Supplied records:
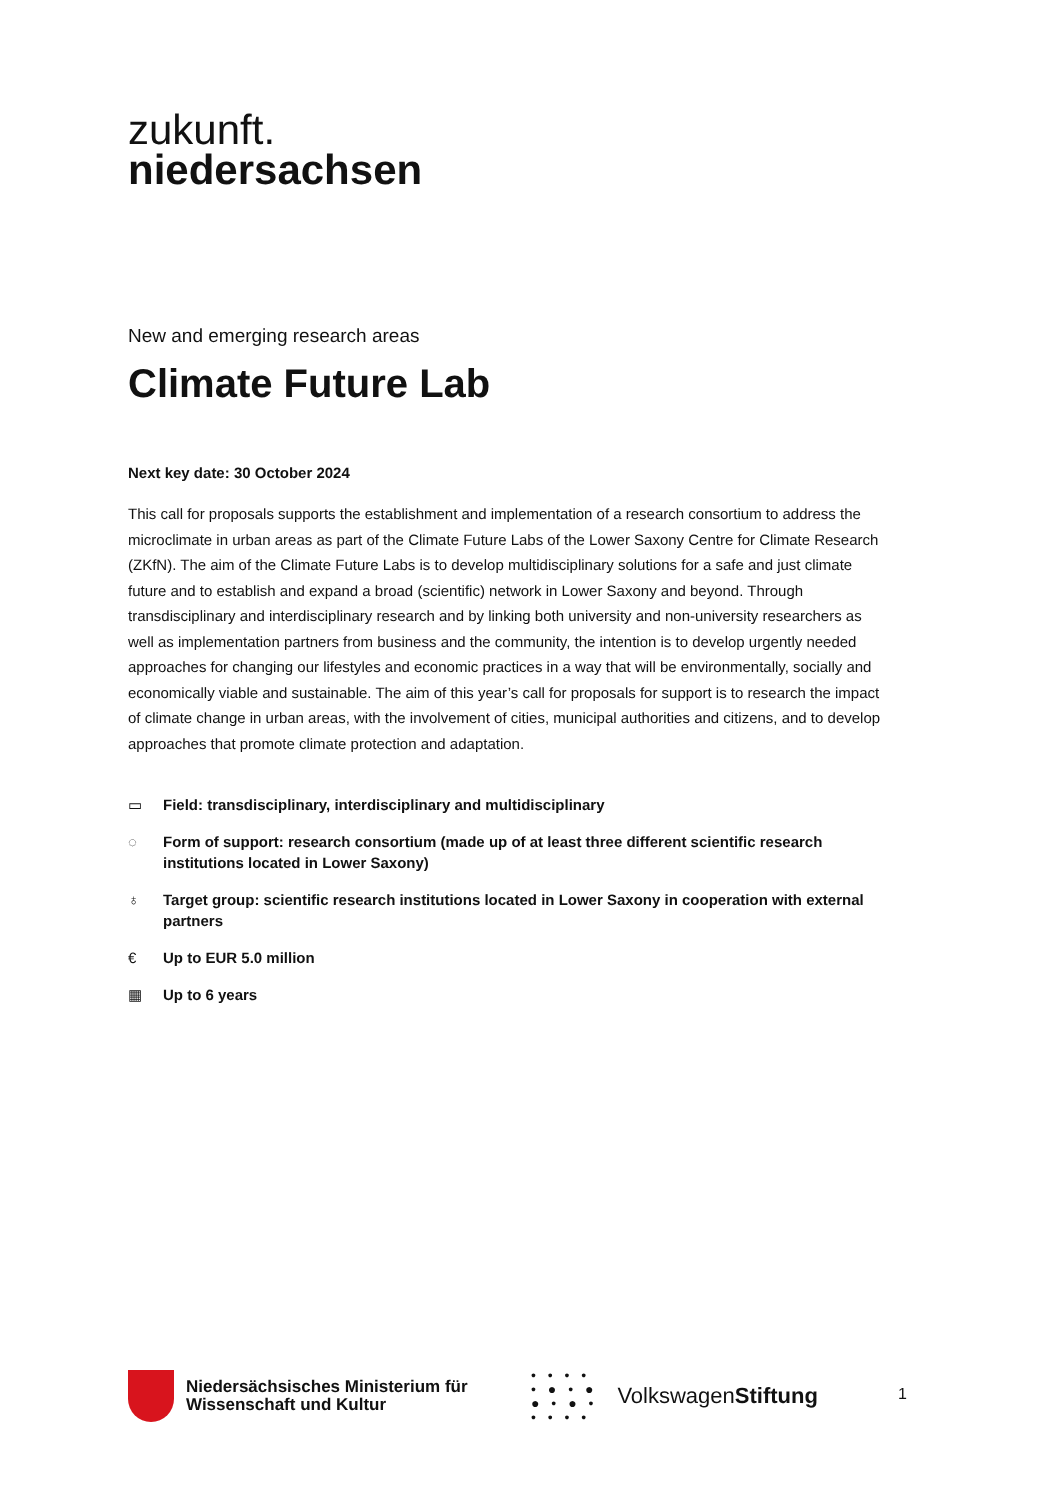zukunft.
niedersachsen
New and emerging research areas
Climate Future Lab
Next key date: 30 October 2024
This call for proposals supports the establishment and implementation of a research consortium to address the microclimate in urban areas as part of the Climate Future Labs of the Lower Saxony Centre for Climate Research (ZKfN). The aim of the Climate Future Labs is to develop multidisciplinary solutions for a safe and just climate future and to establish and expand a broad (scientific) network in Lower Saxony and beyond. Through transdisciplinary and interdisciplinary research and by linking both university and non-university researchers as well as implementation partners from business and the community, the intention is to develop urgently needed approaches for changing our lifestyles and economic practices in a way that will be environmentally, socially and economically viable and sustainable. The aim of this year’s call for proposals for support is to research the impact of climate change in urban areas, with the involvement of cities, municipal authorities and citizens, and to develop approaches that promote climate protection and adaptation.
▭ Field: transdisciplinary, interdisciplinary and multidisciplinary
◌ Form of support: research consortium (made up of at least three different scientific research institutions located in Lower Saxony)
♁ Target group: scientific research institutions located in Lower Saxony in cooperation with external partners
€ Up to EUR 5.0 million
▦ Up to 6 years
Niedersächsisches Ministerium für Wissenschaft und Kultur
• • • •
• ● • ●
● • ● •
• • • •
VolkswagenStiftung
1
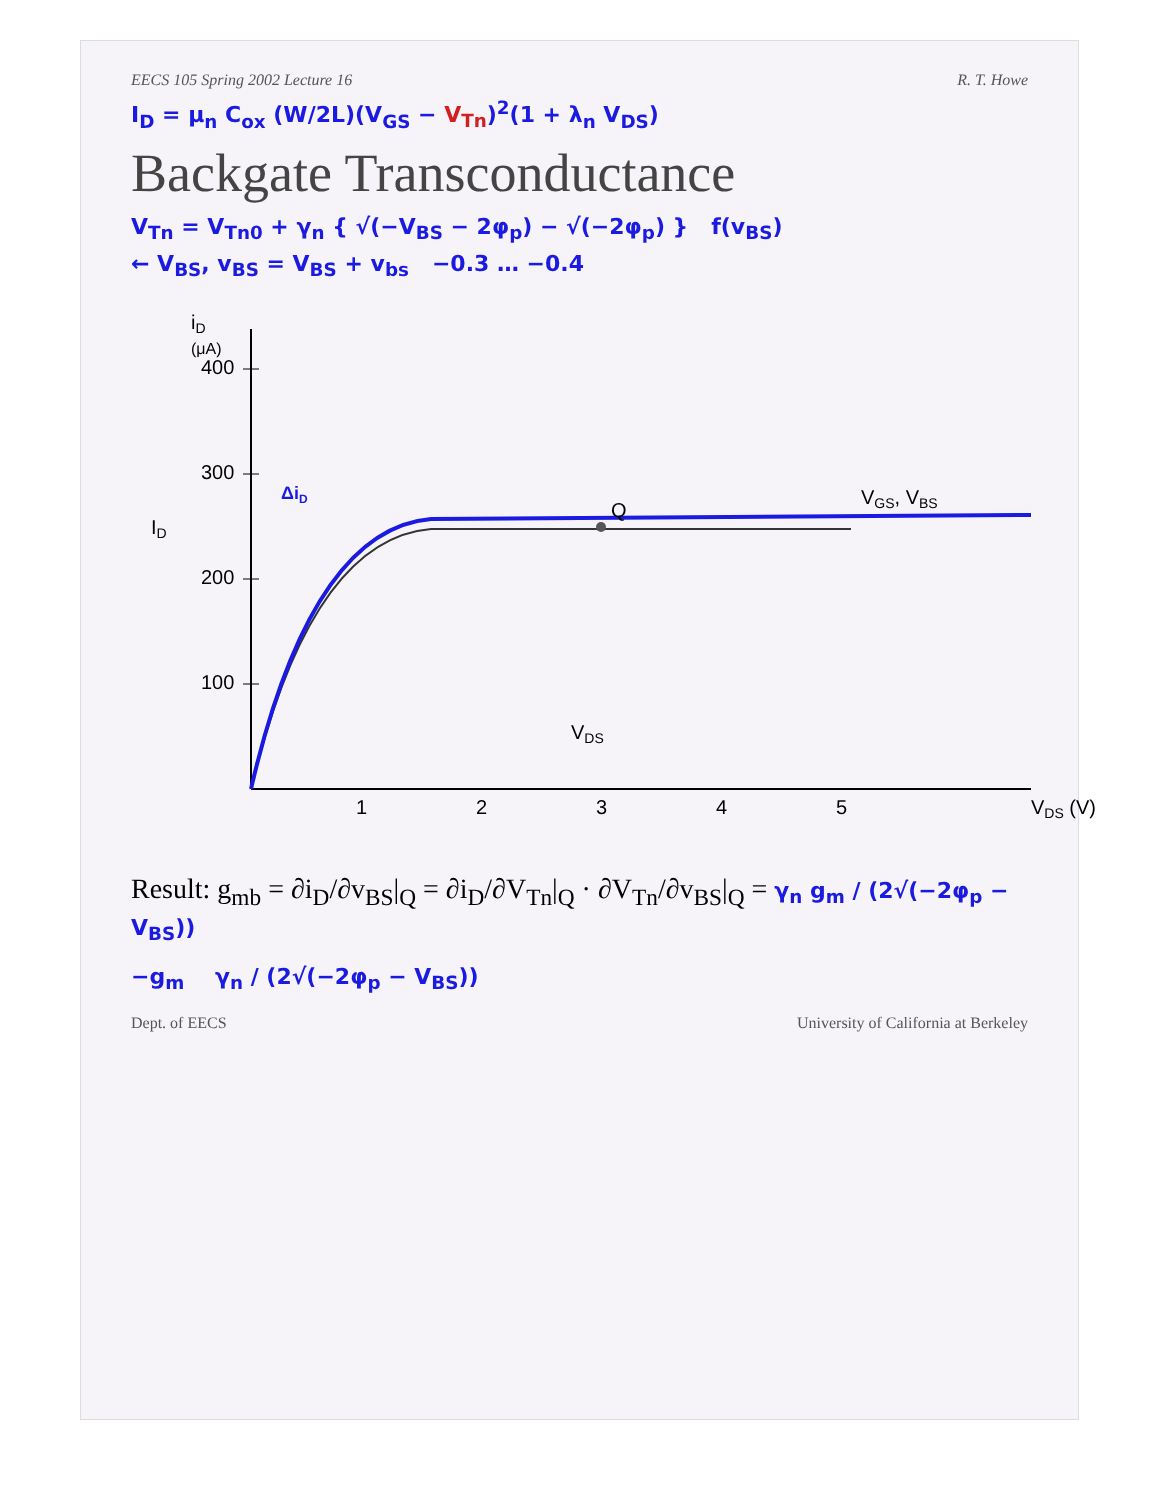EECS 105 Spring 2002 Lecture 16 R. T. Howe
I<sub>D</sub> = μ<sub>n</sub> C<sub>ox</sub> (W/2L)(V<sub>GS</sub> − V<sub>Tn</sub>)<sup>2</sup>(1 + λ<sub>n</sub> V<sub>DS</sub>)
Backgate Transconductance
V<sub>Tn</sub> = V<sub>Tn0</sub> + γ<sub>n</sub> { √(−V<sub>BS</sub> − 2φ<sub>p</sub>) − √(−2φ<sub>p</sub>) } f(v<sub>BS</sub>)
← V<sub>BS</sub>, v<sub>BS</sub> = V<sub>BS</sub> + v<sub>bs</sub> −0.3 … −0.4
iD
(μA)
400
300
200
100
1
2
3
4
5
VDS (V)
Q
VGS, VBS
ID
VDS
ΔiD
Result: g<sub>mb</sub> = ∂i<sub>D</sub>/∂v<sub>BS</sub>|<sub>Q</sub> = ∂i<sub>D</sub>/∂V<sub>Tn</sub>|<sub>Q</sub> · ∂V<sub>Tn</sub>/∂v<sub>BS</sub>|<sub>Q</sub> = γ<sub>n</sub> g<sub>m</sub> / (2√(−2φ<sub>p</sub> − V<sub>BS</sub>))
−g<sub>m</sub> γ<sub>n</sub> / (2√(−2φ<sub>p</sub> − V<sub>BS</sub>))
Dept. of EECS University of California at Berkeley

Goal of the exercise: From the records above, work out how many lines contain the string "institutions". Give only the number.

Output of the task: 2